## [SUPPLIED DATA]
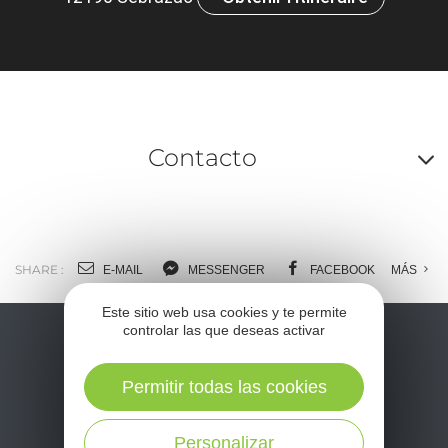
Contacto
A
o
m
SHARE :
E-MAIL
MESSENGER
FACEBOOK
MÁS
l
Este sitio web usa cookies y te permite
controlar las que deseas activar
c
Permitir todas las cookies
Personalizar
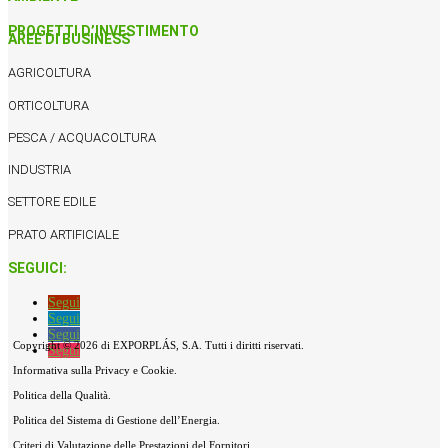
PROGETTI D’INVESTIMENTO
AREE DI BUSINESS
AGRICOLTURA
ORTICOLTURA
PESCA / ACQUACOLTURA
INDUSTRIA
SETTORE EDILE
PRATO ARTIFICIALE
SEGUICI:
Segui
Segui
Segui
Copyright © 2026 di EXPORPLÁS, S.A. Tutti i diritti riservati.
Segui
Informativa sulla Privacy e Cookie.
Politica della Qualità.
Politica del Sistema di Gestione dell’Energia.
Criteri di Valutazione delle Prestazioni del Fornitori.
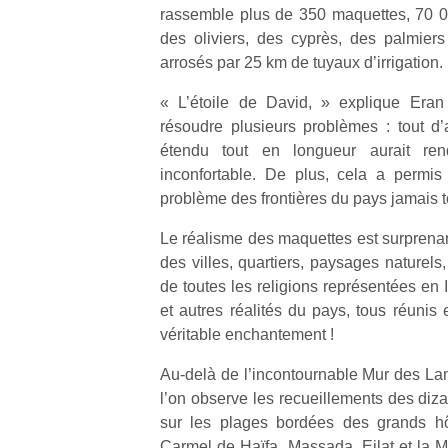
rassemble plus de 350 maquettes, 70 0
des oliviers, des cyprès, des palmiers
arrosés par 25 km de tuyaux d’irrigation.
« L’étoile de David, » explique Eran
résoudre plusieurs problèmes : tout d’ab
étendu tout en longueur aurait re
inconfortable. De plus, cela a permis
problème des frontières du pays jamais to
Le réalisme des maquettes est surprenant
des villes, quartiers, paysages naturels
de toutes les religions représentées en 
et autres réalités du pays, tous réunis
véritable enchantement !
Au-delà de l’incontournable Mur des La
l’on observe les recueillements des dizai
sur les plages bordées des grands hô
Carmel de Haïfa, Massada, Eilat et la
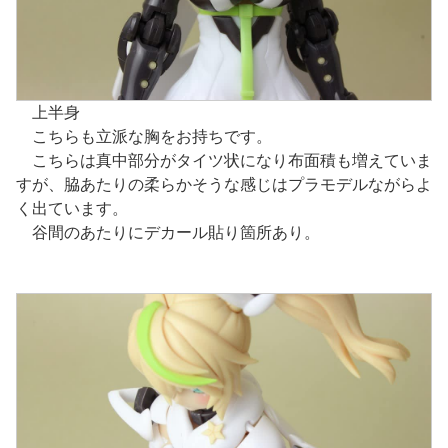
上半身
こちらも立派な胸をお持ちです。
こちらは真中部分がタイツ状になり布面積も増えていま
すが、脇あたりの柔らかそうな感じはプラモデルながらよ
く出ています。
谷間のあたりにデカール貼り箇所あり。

## [YOUR GOAL]
Copy every line of the material above in which the word "maquettes" appears.

## [ANSWER FOR THE TASK]
rassemble plus de 350 maquettes, 70 0
Le réalisme des maquettes est surprenant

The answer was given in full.